Verify the identity: $$\sin{x}\cdot \tan{x}=\sec{x}-\cos{x}$$

$$\sin{x}\cdot \tan{x}=\sec{x}-\cos{x}$$ $$\sin{x} \cdot \tan{x}=\frac{1}{\cos{x}}-\cos{x}$$ $$\sin{x} \cdot \tan{x}=\frac{1}{\cos{x}}-\frac{\cos^2{x}}{\cos{x}}$$ $$\sin{x} \cdot \tan{x}=\frac{1-\cos^2{x}}{\cos{x}}$$ $$\sin{x} \cdot \tan{x}=\frac{\sin^2{x}}{\cos{x}}$$ $$\sin{x} \cdot \tan{x}=\sin{x}\cdot \frac{\sin{x}}{\cos{x}}$$ $$\sin{x} \cdot \tan{x}=\sin{x}\cdot \tan{x}$$

Evaluate the definite integral: $$\int e^{2x}\cdot cos(x)dx$$

This problem is a great example of when to use multiple application of integration by parts. Keep in mind, integration by parts tell us that: $$\int u\cdot dv=u\cdot v-\int v\cdot du$$ For this application, it actually won't make a difference which term we use as our u and which we assign to dv. Let's look at the first application of integration by parts: $$u=e^{2x}\rightarrow du=2\cdot e^{2x}dx$$ $$dv=cos(x)dx\rightarrow v=sin(x)$$ $$\int e^{2x}\cdot cos(x)dx=e^{2x}\cdot sin(x)-\int 2 e^{2x}\cdot sin(x) dx$$ Doesn't seem much simpler, right? Well, let's apply integration by parts again, this time to the integral created in the first application. $$u=2e^{2x}\rightarrow du=4e^{2x}dx$$ $$dv=sin(x)dx\rightarrow v=-cos(x)$$ Putting this into our equation gives us: $$\int e^{2x}\cdot cos(x)dx=e^{2x}\cdot sin(x)-[-2e^{2x}\cdot cos(x)-\int -4e^{2x}\cdot cos(x)dx]$$ This looks messier, but it's actually close to done. Let's distribute all negatives and pull all constants out of our integral. $$\int e^{2x}\cdot cos(x)dx=e^{2x}\cdot sin(x)+2e^{2x}\cdot cos(x)-4\int e^{2x}\cdot cos(x)dx$$ What do you notice about the original integral we were trying to solve and the integral at the end of the expression? They are the same! Let's combine them on the left side. $$5\int e^{2x}\cdot cos(x)dx=e^{2x}\cdot sin(x)+2e^{2x}\cdot cos(x)$$ Now we simply divide by the coefficient and... $$\int e^{2x}\cdot cos(x)dx=\frac{e^{2x}\cdot sin(x)+2e^{2x}\cdot cos(x)}{5}+C$$ Voila! The solution!

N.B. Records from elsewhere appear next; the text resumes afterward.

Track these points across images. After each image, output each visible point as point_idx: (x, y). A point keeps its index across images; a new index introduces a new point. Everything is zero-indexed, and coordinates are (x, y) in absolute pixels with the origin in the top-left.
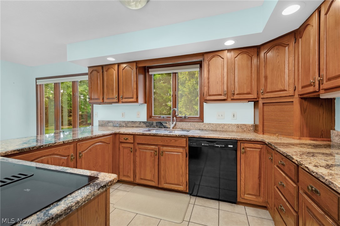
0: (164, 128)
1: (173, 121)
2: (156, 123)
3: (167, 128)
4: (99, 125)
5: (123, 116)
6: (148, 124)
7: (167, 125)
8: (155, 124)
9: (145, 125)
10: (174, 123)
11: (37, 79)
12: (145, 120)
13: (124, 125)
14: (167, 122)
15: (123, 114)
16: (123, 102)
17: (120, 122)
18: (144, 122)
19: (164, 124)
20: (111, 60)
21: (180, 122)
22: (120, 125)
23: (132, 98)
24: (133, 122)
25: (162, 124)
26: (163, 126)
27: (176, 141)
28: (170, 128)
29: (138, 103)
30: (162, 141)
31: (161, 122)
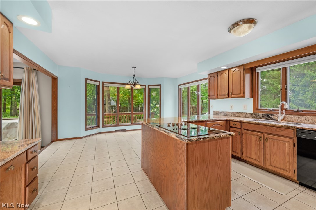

Find all the solutions to the equation using factoring: $$x^4+4x^3-3x^2-12x=0$$

The first thing we need to do is determine if there are any common factors to the terms. We see that there is one: x. Factoring x out of every term gives us: $$x(x^3+4x^2-3x-12)=0$$ Now we need to determine how we will factor the polynomial that remains in the parentheses. Since this is a third-degree polynomial with four terms I would typically try factoring by grouping. This means we take the first two terms and factor out what they have in common and then take the third and fourth terms and factor what they have in common. If all goes according to plan, we should get the same term remaining from each group. $$x[x^2(x+4)-3(x+4)]=0$$ It worked! So now we can factor the common term from the inside, which is $$(x+4)$$. $$x(x-4)(x^2-3)=0$$ Now we simply apply the zero product property by taking each factored term and setting it equal to 0. $$ x=0$$ $$ x-4=0 \rightarrow x=4$$ $$x^2-3=0 \rightarrow x^2=3 \rightarrow x=\pm\sqrt{3}$$